# [Selected text]
- - - - - - -

I'm converting a PHP app from using Visual FoxPro as the database
backend to using MySQL as the backend. I'm testing on MySQL 4.1.22 on
Mac OSX 10.4. The end application will be deployed cross platform and
to both 4.x and 5.x MySQL servers.
This query returned 21 records in .27 seconds.
SELECT zip FROM zipcodes WHERE
degrees(acos(sin(radians(39.0788994))*sin(radians(latitude))+
cos(radians(39.0788994))*cos(radians(latitude))*cos(radians(-77.1227036-longitude))))*60*1.1515
< 5
This query returned 21442 records in 1.08 seconds.
SELECT custzip FROM customers
This query is still running half an hour later, with a Time of 2167
and a State of "Sending Data" (according to the mysql process list)
SELECT custzip FROM customers WHERE custzip IN (SELECT zip FROM
zipcodes WHERE degrees(acos(sin(radians(39.0788994))*sin(radians(latitude))+
cos(radians(39.0788994))*cos(radians(latitude))*cos(radians(-77.1227036-longitude))))*60*1.1515
< 5)
When I try to EXPLAIN the query it gives me the following...
id,select-type,table,type,possible-keys,key,key-len,ref,rows,Extra
1,PRIMARY,customers,index,NULL,cw-custzip,30,NULL,21226,Using where; Using index
2,DEPENDENT SUBQUERY,zipcodes,ALL,NULL,NULL,NULL,NULL,42144,Using where
If it matters both tables are INNODB and both customers.custzip and
zipcodes.zip are indexed. We used a program called DBConvert from
DMSoft to convert the data so it's "exactly" the same on both the VFP
side and the MySQL side. With all that in mind... VFP returns the
exact same query in 5-10 seconds and that includes render time in the
web browser.
By comparison... the query WHERE id IN (SELECT id FROM phone WHERE
phonedate >= '2001-01-01' AND phonedate <= '2009-06-18') returns
almost instantly.
I'm at a complete loss... The suggestions I've seen online for
optimizing Dependent Subquery's basically revolve around changing it
from a sub-query to a join but that would require more
re-architecturing than I want to do... (Unless I'm forced) Especially
since more than a few of those solutions suggested precalculating the
distance between zipcodes which only works if the distances are known
(only allow 10, 50 and 100 mile radi for example)

- - - - - - -

# [Exercise data]
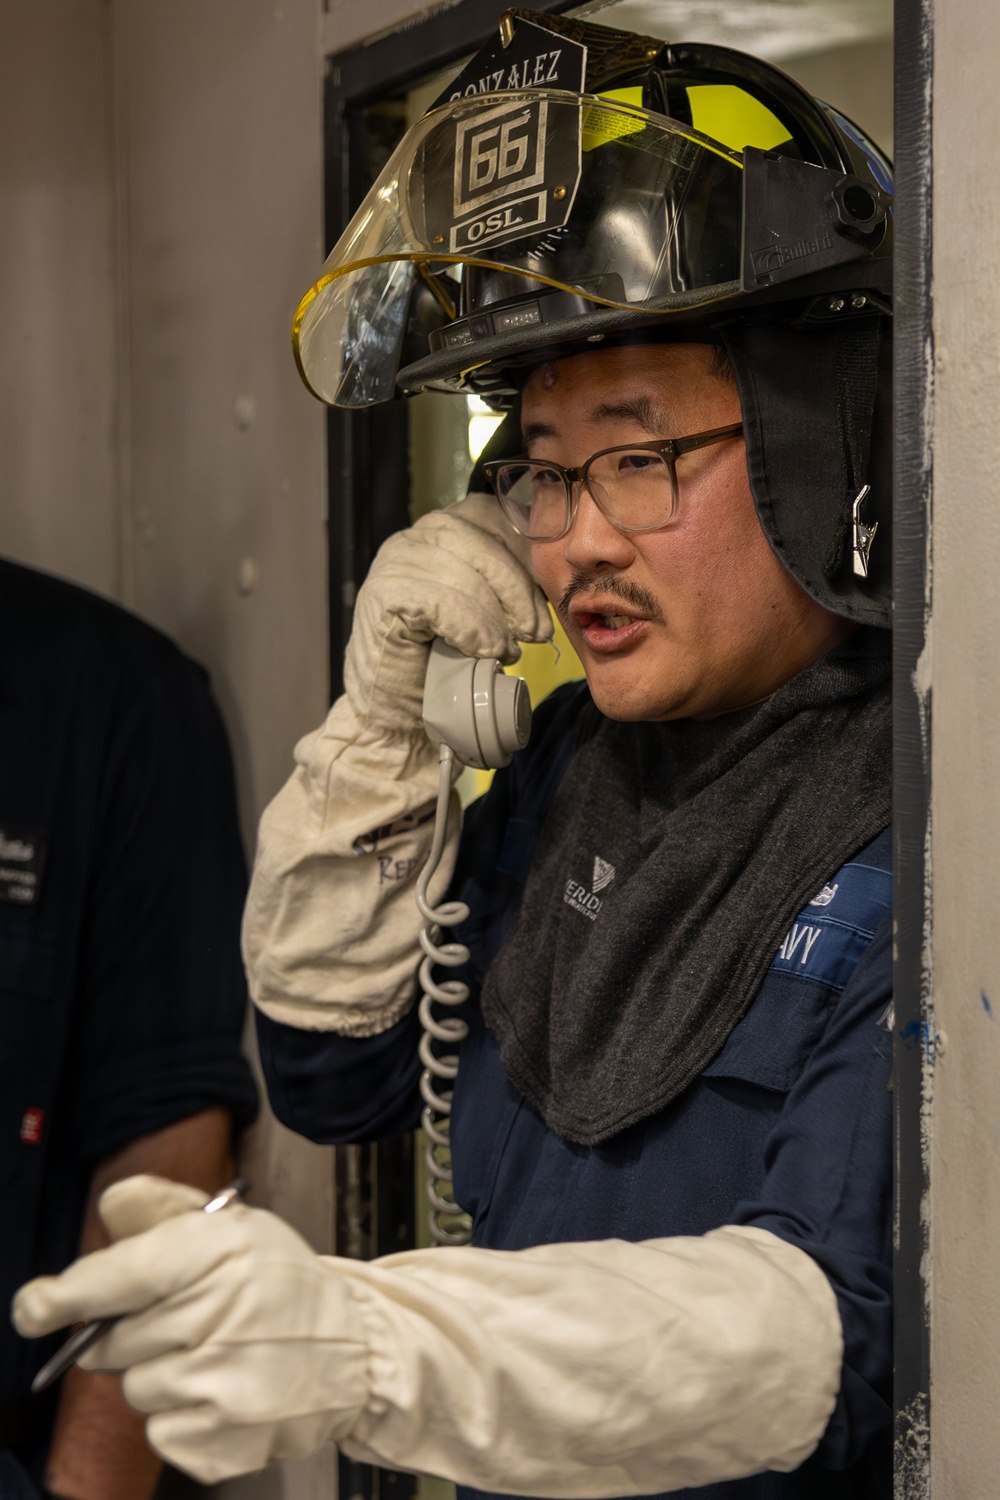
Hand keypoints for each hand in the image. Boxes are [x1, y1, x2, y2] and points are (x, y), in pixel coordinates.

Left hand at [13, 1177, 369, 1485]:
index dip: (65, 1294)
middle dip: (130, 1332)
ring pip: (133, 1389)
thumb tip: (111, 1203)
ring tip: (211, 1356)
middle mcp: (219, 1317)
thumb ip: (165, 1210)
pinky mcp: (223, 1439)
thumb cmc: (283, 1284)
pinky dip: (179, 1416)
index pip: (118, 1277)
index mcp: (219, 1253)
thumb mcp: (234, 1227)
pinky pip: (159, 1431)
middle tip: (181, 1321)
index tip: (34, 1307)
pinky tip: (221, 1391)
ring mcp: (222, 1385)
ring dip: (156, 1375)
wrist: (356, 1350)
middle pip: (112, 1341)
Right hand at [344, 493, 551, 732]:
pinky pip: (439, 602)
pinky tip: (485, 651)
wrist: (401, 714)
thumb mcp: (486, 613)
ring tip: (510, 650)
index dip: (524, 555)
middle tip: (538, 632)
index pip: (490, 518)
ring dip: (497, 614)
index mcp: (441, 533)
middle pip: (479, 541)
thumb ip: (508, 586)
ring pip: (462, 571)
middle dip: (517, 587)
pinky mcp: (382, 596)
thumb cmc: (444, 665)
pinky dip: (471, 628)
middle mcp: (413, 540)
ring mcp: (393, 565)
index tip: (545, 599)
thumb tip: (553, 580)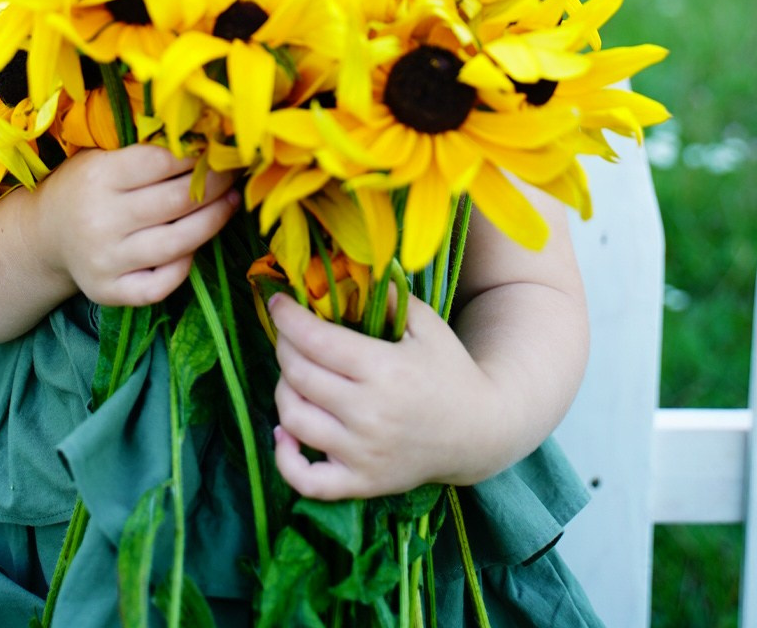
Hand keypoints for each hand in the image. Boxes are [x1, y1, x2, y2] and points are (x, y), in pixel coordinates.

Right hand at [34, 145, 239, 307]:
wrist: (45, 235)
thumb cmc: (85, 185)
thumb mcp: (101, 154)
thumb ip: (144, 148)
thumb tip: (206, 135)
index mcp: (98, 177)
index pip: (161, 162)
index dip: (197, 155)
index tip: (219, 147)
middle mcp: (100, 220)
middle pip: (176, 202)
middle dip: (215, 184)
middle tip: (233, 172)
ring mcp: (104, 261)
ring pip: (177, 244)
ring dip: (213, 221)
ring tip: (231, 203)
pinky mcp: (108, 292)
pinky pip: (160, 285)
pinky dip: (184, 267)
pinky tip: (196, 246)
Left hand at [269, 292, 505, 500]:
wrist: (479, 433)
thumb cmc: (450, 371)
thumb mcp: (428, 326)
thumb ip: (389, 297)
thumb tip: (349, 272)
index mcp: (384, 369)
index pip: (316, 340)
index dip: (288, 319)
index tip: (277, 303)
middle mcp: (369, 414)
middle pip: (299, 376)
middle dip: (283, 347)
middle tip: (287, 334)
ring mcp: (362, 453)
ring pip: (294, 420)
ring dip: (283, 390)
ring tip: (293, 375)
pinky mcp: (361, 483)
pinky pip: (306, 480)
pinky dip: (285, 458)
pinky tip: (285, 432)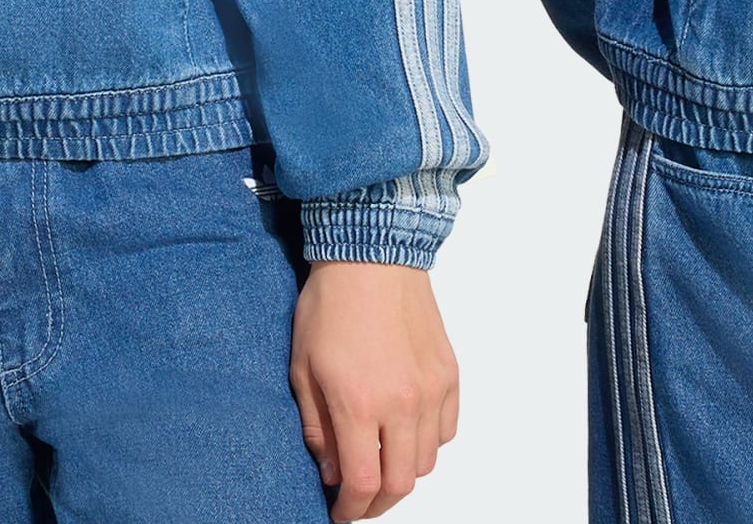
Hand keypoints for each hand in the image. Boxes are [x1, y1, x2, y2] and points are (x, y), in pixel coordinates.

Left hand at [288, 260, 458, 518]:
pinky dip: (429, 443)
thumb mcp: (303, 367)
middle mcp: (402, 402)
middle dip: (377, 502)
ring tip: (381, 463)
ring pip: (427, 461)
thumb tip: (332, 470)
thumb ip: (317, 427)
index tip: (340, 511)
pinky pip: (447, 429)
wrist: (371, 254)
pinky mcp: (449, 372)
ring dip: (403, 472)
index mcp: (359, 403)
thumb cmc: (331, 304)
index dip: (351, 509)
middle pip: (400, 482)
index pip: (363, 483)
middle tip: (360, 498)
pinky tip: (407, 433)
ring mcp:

- - - - - - -

# [Study questions]
a. Answer these about the MySQL subquery post:
(i) On which MySQL version and operating system is the testing done?
(ii) How many records did the query on the customers table alone return, and how long did it take?
(iii) What program was used to convert the data, and which company makes it?
b. Write out the stretch of the MySQL subquery post from "I'm converting a" through "5.x MySQL servers.", word for word.
c. Carry the MySQL subquery post on from where it stops.
The data above has no part in any of this.

# [Answers to the problems]
a.
(i) MySQL 4.1.22 on Mac OSX 10.4
(ii) 21442 records in 1.08 seconds
(iii) DBConvert, from DMSoft

b.
I'm converting a PHP app from using Visual FoxPro as the database
backend to using MySQL as the backend. I'm testing on MySQL 4.1.22 on
Mac OSX 10.4. The end application will be deployed cross platform and
to both 4.x and 5.x MySQL servers.

c.
Any ideas?
Thanks in advance!
Matt
Re: Half Hour Sub-query in MySQL vs. 5 Seconds in VFP? by Johnny Withers on
2009-06-19T02:31:29+00:00
I often find doing the IN (subquery...) is really slow versus doing a join:
SELECT cutzip
FROM customers
INNER JOIN zipcodes ON customers.zipcode=zipcodes.zip
WHERE
degrees(acos(sin(radians(39.0788994))
*
sin(radians(latitude))
+
cos(radians(39.0788994))
*
cos(radians(latitude))
*
cos(radians(-77.1227036-longitude))
)
)
*60
*1.1515
< 5
That query may have un-matched ()'s, not sure. hard to tell =)
Try a join.
-jw
On Thu, Jun 18, 2009 at 8:06 PM, Matt Neimeyer <matt@neimeyer.org> wrote:
> I'm converting a PHP app from using Visual FoxPro as the database
> backend to using MySQL as the backend. I'm testing on MySQL 4.1.22 on
> Mac OSX 10.4. The end application will be deployed cross platform and
> to both 4.x and 5.x MySQL servers.
>
> This query returned 21 records in .27 seconds.
>
> SELECT zip FROM zipcodes WHERE
> degrees(acos(sin(radians(39.0788994))*sin(radians(latitude))+
>
> cos(radians(39.0788994))*cos(radians(latitude))*cos(radians(-77.1227036-longitude))))*60*1.1515
> < 5
>
> This query returned 21442 records in 1.08 seconds.
>
> SELECT custzip FROM customers
>
> This query is still running half an hour later, with a Time of 2167
> and a State of "Sending Data" (according to the mysql process list)
>
> SELECT custzip FROM customers WHERE custzip IN (SELECT zip FROM
> zipcodes WHERE
> degrees(acos(sin(radians(39.0788994))*sin(radians(latitude))+
>
> cos(radians(39.0788994))*cos(radians(latitude))*cos(radians(-77.1227036-longitude))))*60*1.1515
> < 5)
>
> When I try to EXPLAIN the query it gives me the following...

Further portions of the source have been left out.